I was told, “I think having scars and being crazy is kinda hot, you know”, which is a very concerning response. I discovered that being romanticized is actually something that has happened to me many times. At first, it’s almost like some people find it exciting? Mostly the impulsive behavior and carelessness I would have for myself and then over time I would become less of an exciting and unpredictable person, fun to hang out with and more of a burden and that’s usually how it goes. would end.

Another reaction I have experienced is at the opposite end of the scale, where people instantly feel sorry for you and seem to have an overwhelming urge to want to “fix” you.


What disabilities do you have?
I have narcolepsy, PoTS, interstitial cystitis, IBS, and a host of mental illnesses.
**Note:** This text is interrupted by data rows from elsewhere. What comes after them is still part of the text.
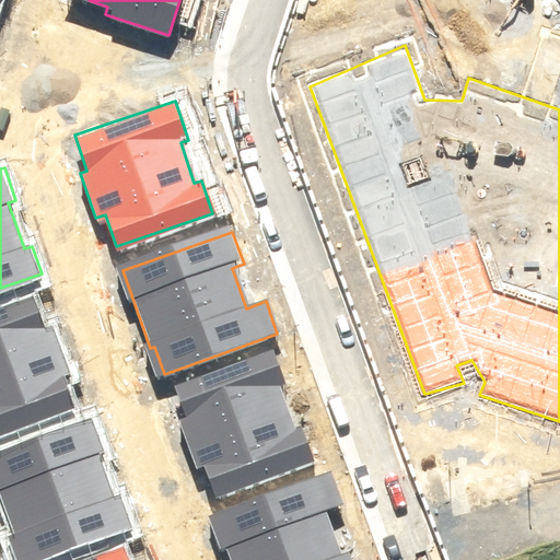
[(0,433),(81,405),(53,327),(49,328),(39,301),(0,315),(0,433)]
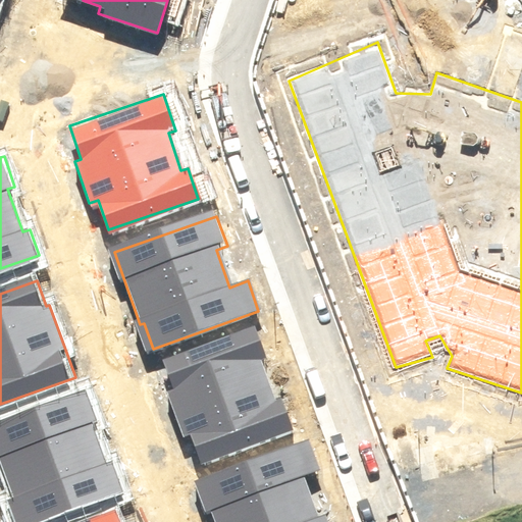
[(168,393),(183,434),(192,431),(202,461),(293,430),(281,400),(274,402),(262,364),(269,361),(257,325),(163,357),(174,390),(168,393)]
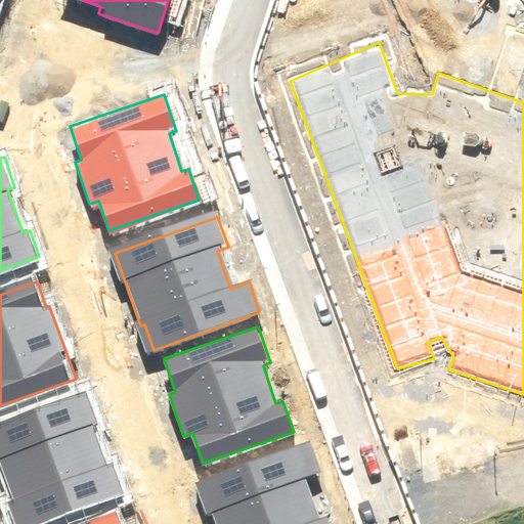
[(88,395),(0,425),(0,473),(11,505),(3,507),(9,523),(39,523),(130,492),(119,461),(100,467),(88,431),(99,428),(88,395)]
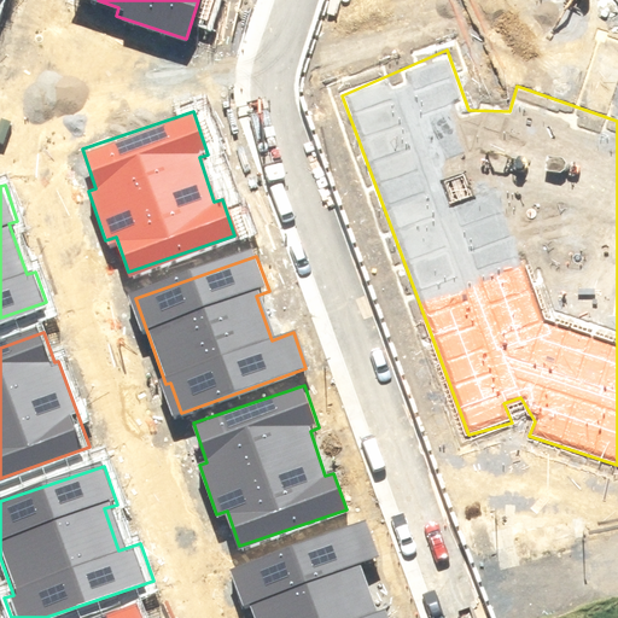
[(244,601),(250,617),(386,617),(383,607),(369,612),(354,567),(374,560),(362,525),(238,569),(249,599),(244,601)]
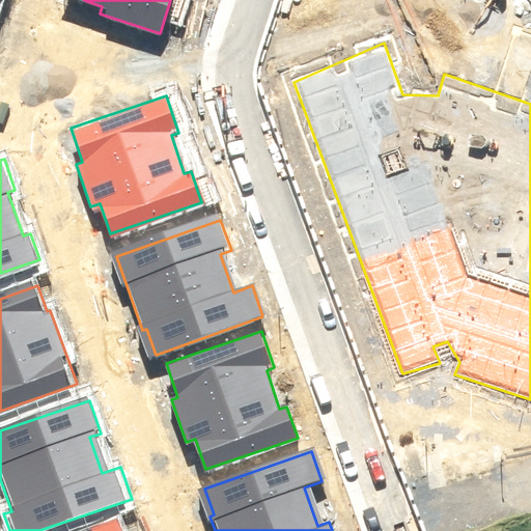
[(124,530),(120,518),(81,530),(124,530)]
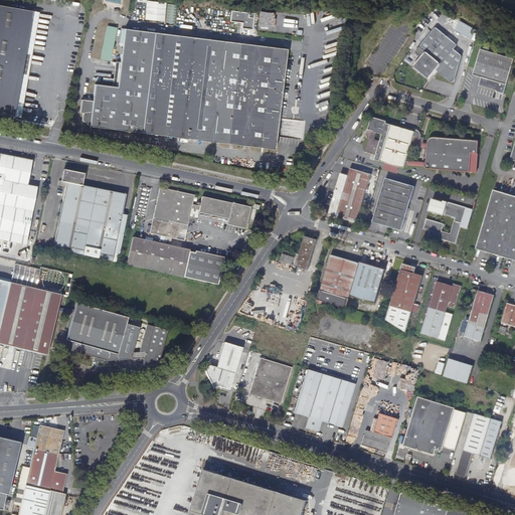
[(147,0),(146,20),(176,22),(178,4),(167,3),(167,2),(147,0)]
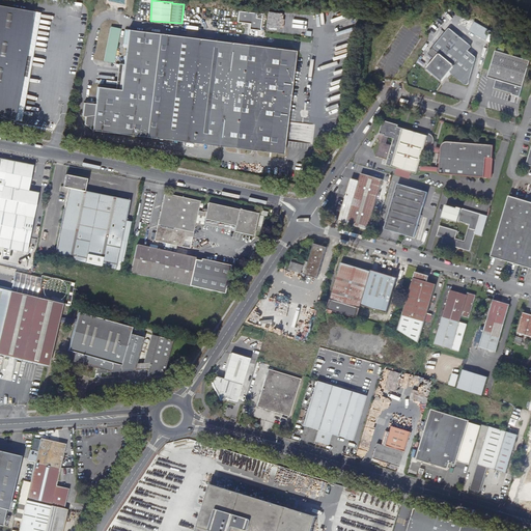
[(0,117),(14,120),(33,11),(0,5),(0,117)]
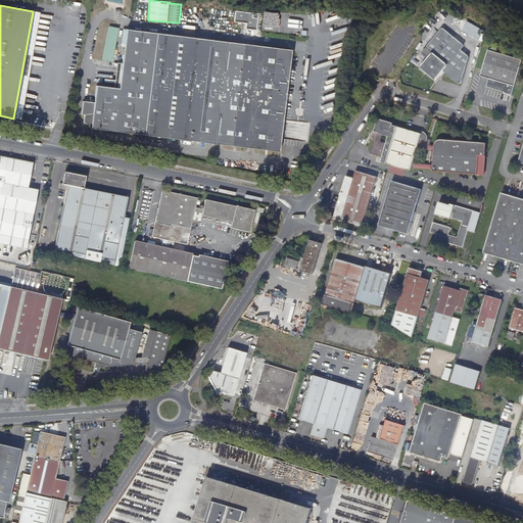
[(257,29),(258,15),(253,14),(253,12),(236,10),(235,20),(247,21),(246,28),(257,29)]
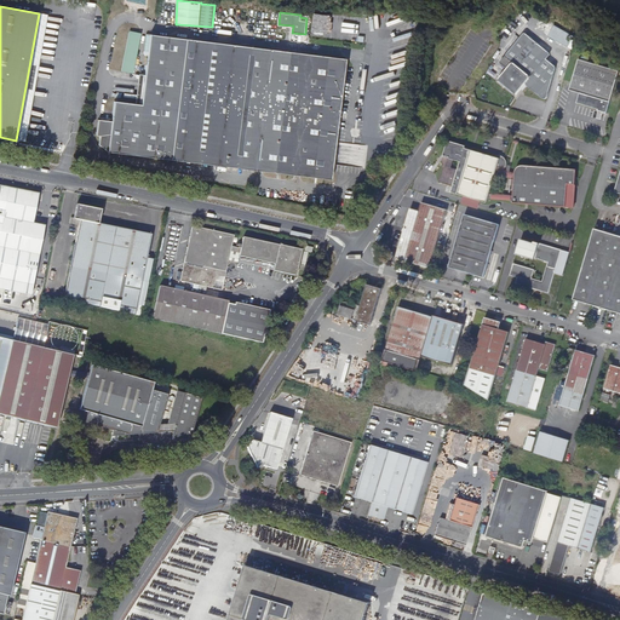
[(47,15),(39,13),(16,141),(24,142),(47,15)]
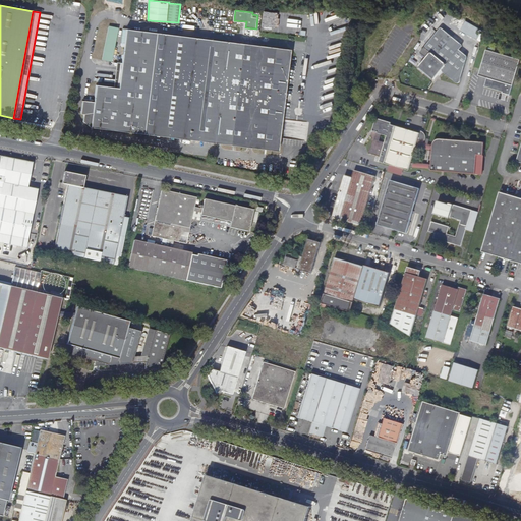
[(461,31),(478,40),(483,30),(466,20),(461,31)]
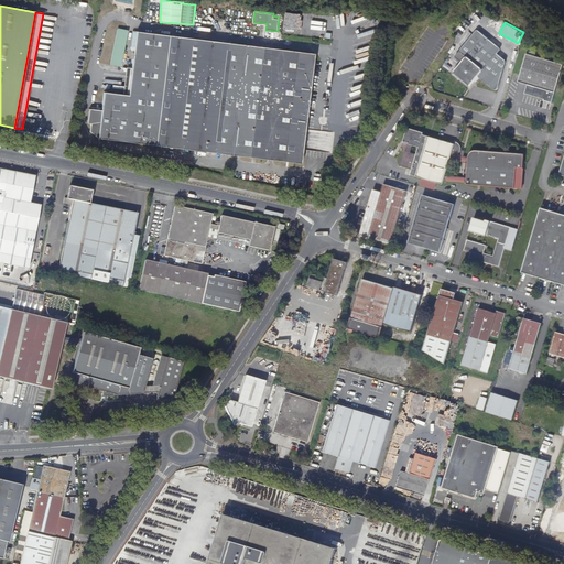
[(127,32),(126,32),(117,30),(110,65),(118,66),(120,67),(127,32)]
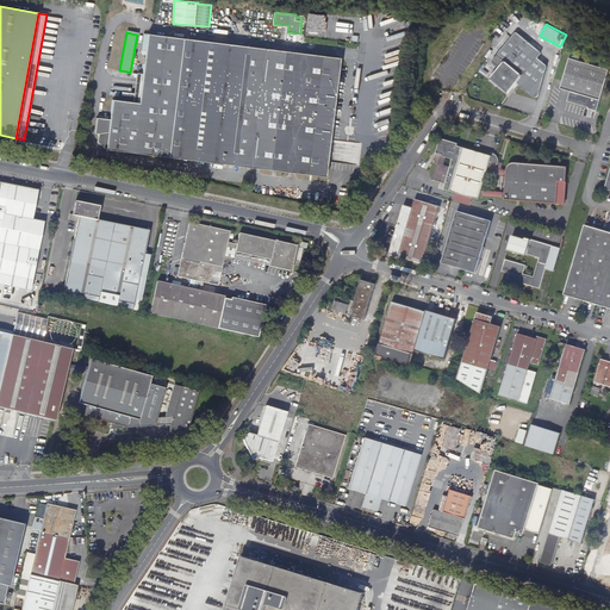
[(537,98),(540,92),(547,67),(537,58),(541,54),(541,53),(518,35),(517,33),(516,33),(492,62),(493,64),(498,69),(492,76),(491,79),(491,81),(492,82),(506,93),(508,93),(509,93),(517,82),(535,98),(536,98),(537,98)]
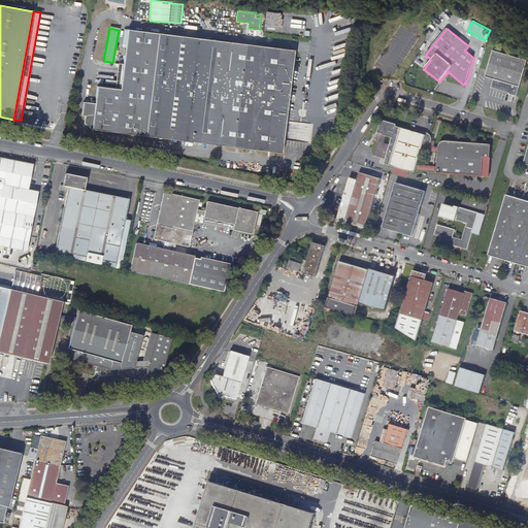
[(294,51),(127,30),(122,71),(119,89),(97,87),(91,129),(282,153),(294,51)]
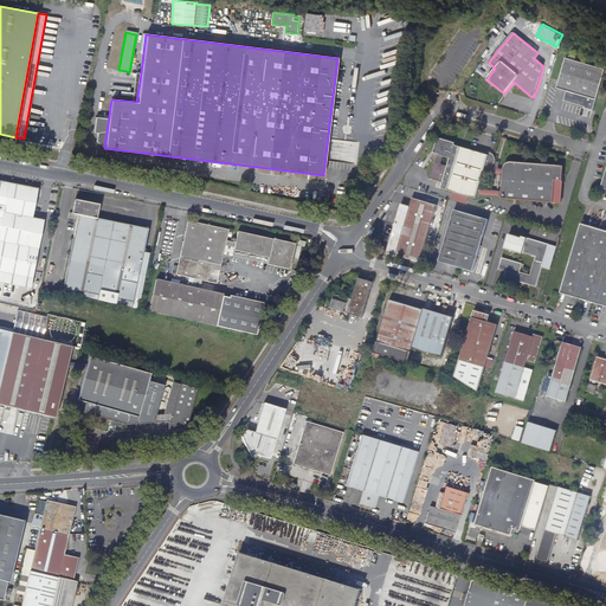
[(590,66),(566,59),(556,89),(567,91),(563,101),(585,108),(584,109),(592,111),(605,70),(590,66)]
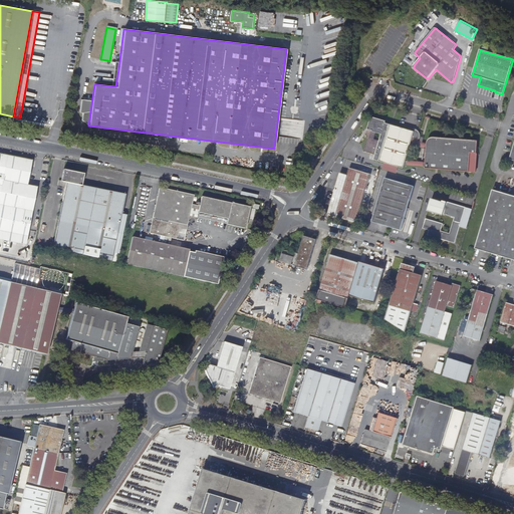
[(386,120),(371,116),(367,130),(369,131),(363,151),(375,155),(374,160),(404,168),(405,165),(413,166),(414,162),(406,162),(411,144),(418,147),(419,143),(418,142),(419,141),(420,140),(421,137),(420,135),(420,133),(419,132),(416,131),(413,130),(410,130),(409,130),(386,122),(386,120)]
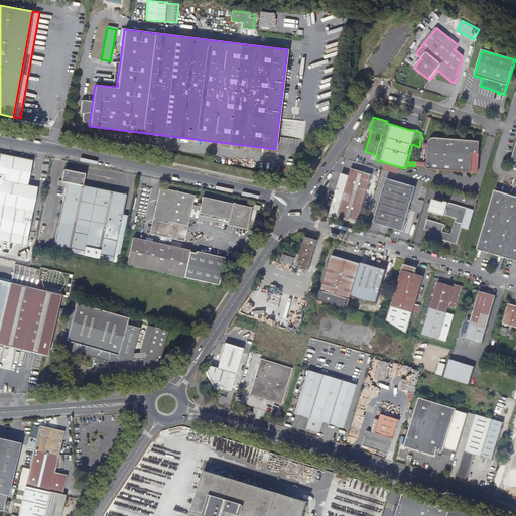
[(279,118),(277,135),(304,139),(305,132),(302,131),(303,125),(297,124),(297,127),(294,127),(294,129),(283,128),(284,118),(279,118)]
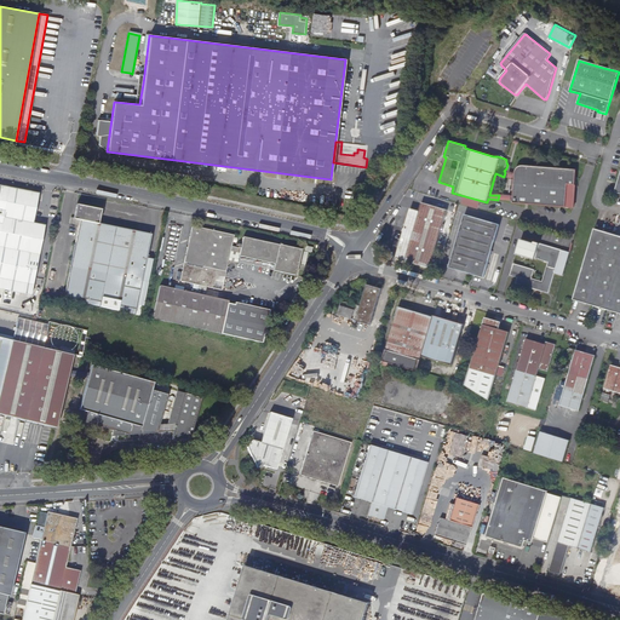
[(505,172),(504,177),(514,179),(512,196),(499,195),(498,200),(512,200),(512,204),(566,207),(568,190),(569,190),(570,190),(573,189),(573,188),(574,185),(575,185),(577,170),(560,168),(543,166),(524,165),(522,165),(520,166),(517,167),(516,170),(515,172),(515,174),(505,172)]
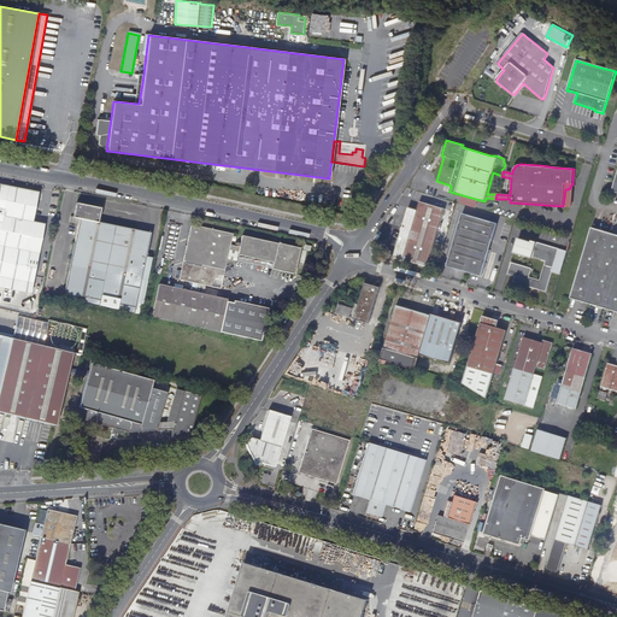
[(0,287),(31,294),(45,224),(34,222),(39,193),(0,184),(0,287)]
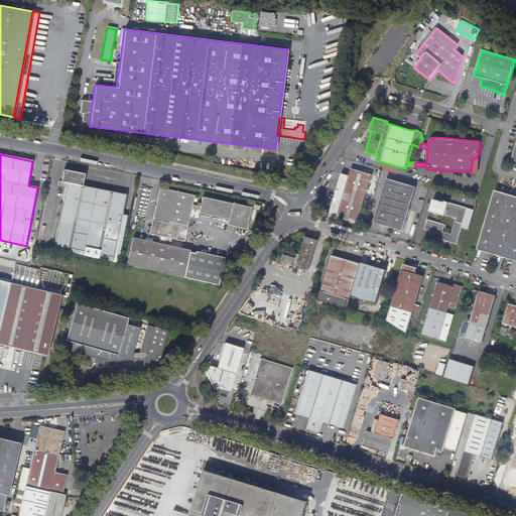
[(349,175),(342,173),(330,215),(358,223),(372,174),(351,168),(351,170),(349,175)]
Specifically, I deal with PMS, OCD, ADHD, PTSD, eating disorder, and fairly intense social anxiety.

When and how do you disclose this at the start of the dating application process?
It depends a lot on the person and the level of interaction I’m looking to have with someone. For example, I probably wouldn’t disclose details of my disabilities to a casual sex partner. I could say something like, “I have problems with mobility and energy levels, because of certain chronic diseases”, but I wouldn’t go much further than that.

However, I disclose my disabilities to people I see longer term. I don’t really have a set timeline for this because relationship dynamics can vary from person to person. But I usually disclose my disabilities in stages, starting with the more obvious physical things like my narcolepsy. I sometimes have discussions about my mental health issues in general, but the most vulnerable things, like my emergency and trauma, are usually the last to be shared.

What are your usual reactions to it?
When I have disclosed my disabilities in the past, reactions have ranged from benevolent but worried, to visibly out of date, to simply genuinely encouraging. I’ve learned to use people’s feedback to gauge whether or not I want to tell them more later. I have yet to meet anyone who has reacted in an overtly crappy or capable way, but I’m still afraid that will happen. This fear, along with internalized ableism, often prevents me from being more open with people.

How are the appointments going?
Dates have been a mixed bag so far! I’ve had some great dates, but I’ve also had some more difficult ones where I was going through a flare-up or just plain exhausted. I will often find myself apologizing for sounding distant or distracted; if I don’t, many people mistake my “absence” for a lack of interest.